*O problema:*
Por favor, copie na íntegra o texto sobre a radiola e os discos de vinil, sem mudar nenhuma palavra nem sinal.

##### Texto de origem #####

Sou do tempo que a personagem principal da sala de estar era a radiola, um belo móvel de madeira que tinha acoplado um rádio stéreo e o toca disco “long play” (abreviado como LP). Para os mais jovens que possuem suas coleções musicais em nuvens virtuais, o LP era uma espécie de bolachão em cor preta fabricado com um material plástico chamado policloreto de vinila ou simplesmente vinil. As canções eram gravadas através de processos eletromecânicos e se transformavam em vibrações sonoras pelo atrito de uma agulha na ponta de um braço mecânico.
Tínhamos a vitrola, mas não muitos discos. Talvez o primeiro que entrou em casa foi um brinde do creme dental Kolynos. Era um disco de papelão revestido numa película de plástico com uma música de cortesia de Agnaldo Rayol: “A praia”!
Eu fui fazer a minha própria coleção de discos vinil somente no final dos anos de 1970 e mantenho guardado comigo algumas relíquias, como os discos de Milton Nascimento. Clube da Esquina 1 e 2, Travessia, Minas, Geraes, Txaí.....e, especialmente, Sentinela! Como é sublime a voz de Nana Caymmi!

##### Trechos dos registros #####

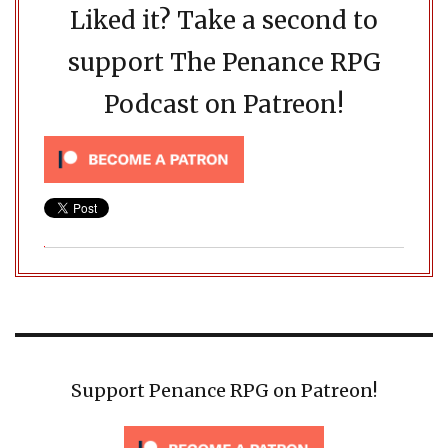
Liked it? Take a second to
support The Penance RPG
Podcast on Patreon!
Support Penance RPG on Patreon!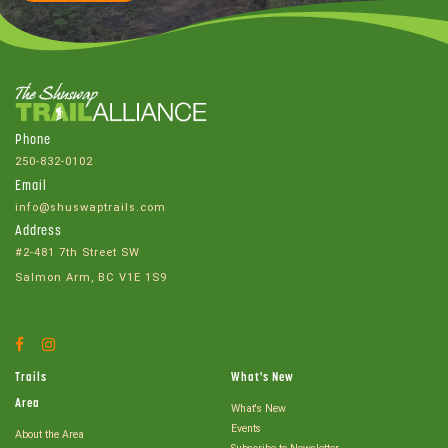
Phone
250-832-0102
Email
info@shuswaptrails.com
Address
#2-481 7th Street SW
Salmon Arm, BC V1E 1S9
Facebook
Instagram
Account
Account
Trails
What's New
Area
What's New
Events
About the Area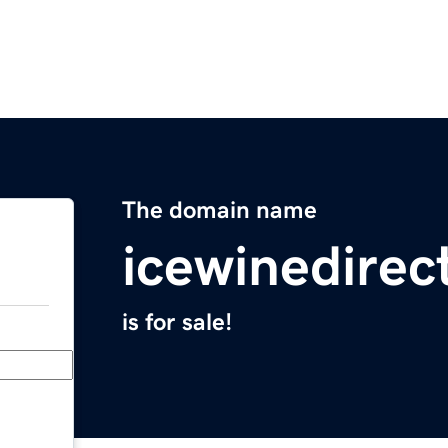
The domain name
icewinedirec
is for sale!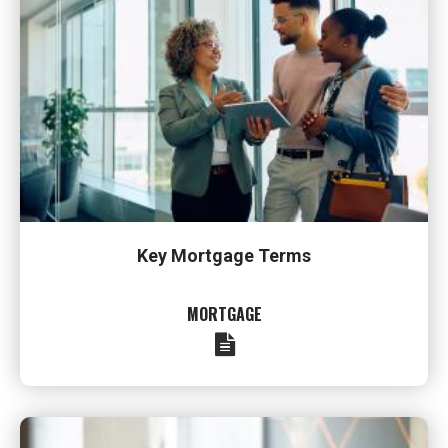
Key Mortgage Terms
MORTGAGE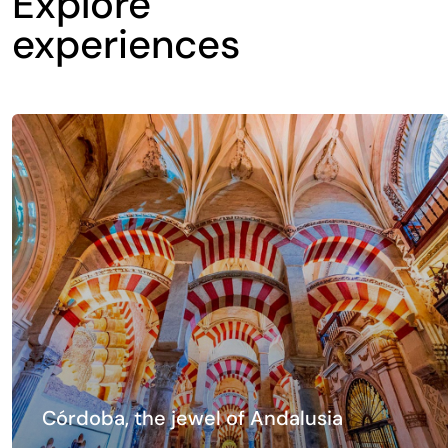
Explore
experiences
Córdoba, the jewel of Andalusia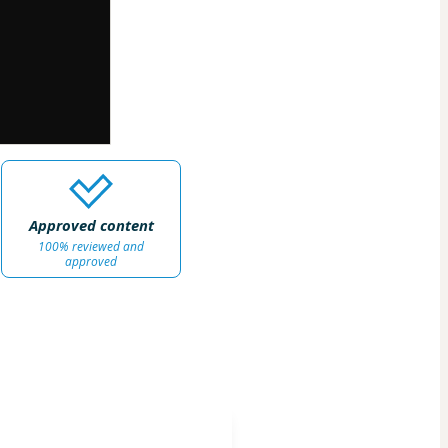
Approved content
100% reviewed and
approved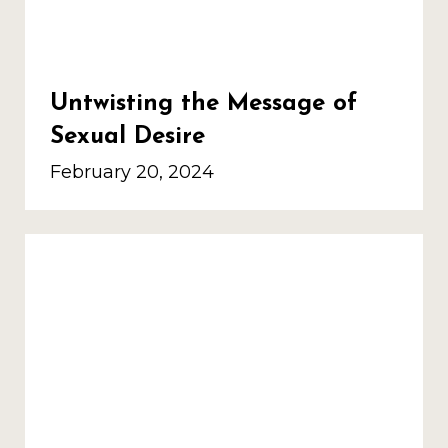
Untwisting the Message of
Sexual Desire
February 20, 2024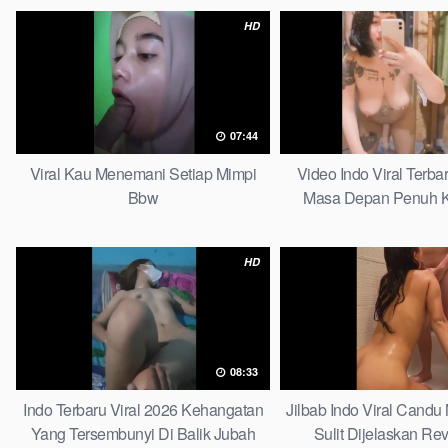
HD
07:44
Viral Kau Menemani Setiap Mimpi
Video Indo Viral Terb
Bbw
Masa Depan Penuh K
Bersamamu Top 
HD
08:33
Indo Terbaru Viral 2026 Kehangatan
Jilbab Indo Viral Cand
Yang Tersembunyi Di Balik Jubah
Sulit Dijelaskan Rev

#####

*Sua solução:*
Sou do tempo que a personagem principal da sala de estar era a radiola, um belo móvel de madeira que tinha acoplado um rádio stéreo e o toca disco “long play” (abreviado como LP). Para os mais jovens que possuem suas coleções musicais em nuvens virtuais, o LP era uma espécie de bolachão em cor preta fabricado com um material plástico chamado policloreto de vinila ou simplesmente vinil. As canções eram gravadas através de processos eletromecânicos e se transformavam em vibrações sonoras pelo atrito de uma agulha na ponta de um braço mecânico.
Tínhamos a vitrola, mas não muitos discos. Talvez o primeiro que entrou em casa foi um brinde do creme dental Kolynos. Era um disco de papelão revestido numa película de plástico com uma música de cortesia de Agnaldo Rayol: “A praia”!
Eu fui fazer a minha própria coleção de discos vinil somente no final dos anos de 1970 e mantenho guardado comigo algumas relíquias, como os discos de Milton Nascimento. Clube da Esquina 1 e 2, Travessia, Minas, Geraes, Txaí.....e, especialmente, Sentinela! Como é sublime a voz de Nana Caymmi!